* [DIRECTIONS] Find the string "existing" in the material. Copy every line that has it.

* [TASK INPUT]
----
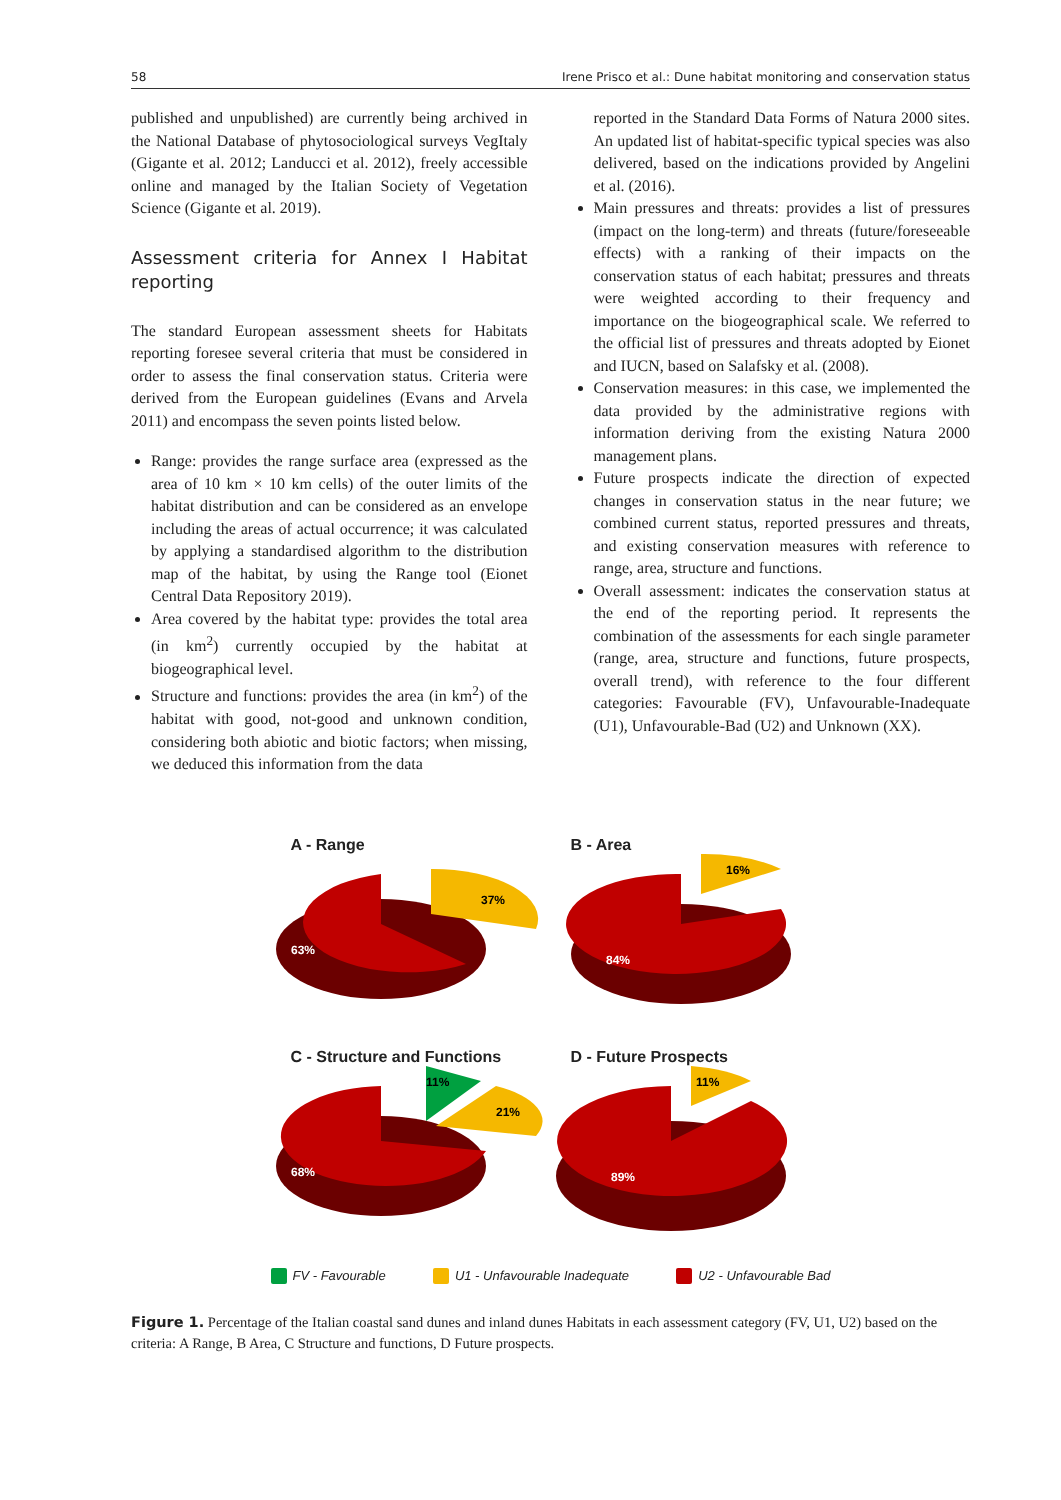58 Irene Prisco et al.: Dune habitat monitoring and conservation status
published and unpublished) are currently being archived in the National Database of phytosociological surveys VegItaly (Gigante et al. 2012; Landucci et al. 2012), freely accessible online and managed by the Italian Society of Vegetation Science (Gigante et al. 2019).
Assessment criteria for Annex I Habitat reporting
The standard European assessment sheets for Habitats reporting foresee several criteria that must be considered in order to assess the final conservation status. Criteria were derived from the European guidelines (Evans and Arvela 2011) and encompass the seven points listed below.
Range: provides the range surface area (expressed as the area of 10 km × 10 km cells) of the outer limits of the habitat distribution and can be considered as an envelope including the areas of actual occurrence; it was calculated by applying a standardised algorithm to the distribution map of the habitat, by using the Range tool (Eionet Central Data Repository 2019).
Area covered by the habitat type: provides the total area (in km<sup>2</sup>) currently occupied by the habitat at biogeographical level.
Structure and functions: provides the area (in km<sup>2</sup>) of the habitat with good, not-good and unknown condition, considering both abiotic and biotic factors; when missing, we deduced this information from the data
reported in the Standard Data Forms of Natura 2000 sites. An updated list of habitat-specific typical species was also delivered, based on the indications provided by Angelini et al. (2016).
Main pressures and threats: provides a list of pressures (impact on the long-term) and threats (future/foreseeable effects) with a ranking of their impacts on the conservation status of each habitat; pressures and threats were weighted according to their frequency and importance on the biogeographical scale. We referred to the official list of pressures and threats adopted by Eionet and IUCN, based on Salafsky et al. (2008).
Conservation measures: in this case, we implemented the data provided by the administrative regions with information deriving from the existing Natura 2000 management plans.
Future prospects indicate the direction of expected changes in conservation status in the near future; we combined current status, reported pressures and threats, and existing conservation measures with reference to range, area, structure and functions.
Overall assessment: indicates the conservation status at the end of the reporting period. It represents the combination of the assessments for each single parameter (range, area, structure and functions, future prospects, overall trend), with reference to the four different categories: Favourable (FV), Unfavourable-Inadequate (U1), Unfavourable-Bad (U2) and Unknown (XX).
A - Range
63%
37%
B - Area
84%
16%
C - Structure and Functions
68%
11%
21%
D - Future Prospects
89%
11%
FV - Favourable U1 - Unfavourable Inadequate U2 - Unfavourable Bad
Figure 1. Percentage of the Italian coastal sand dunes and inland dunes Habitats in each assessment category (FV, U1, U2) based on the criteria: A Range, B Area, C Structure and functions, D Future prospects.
----
* [OUTPUT FOR THIS EXERCISE]
Conservation measures: in this case, we implemented the data provided by the administrative regions with information deriving from the existing Natura 2000 management plans.
Future prospects indicate the direction of expected changes in conservation status in the near future; we combined current status, reported pressures and threats, and existing conservation measures with reference to range, area, structure and functions.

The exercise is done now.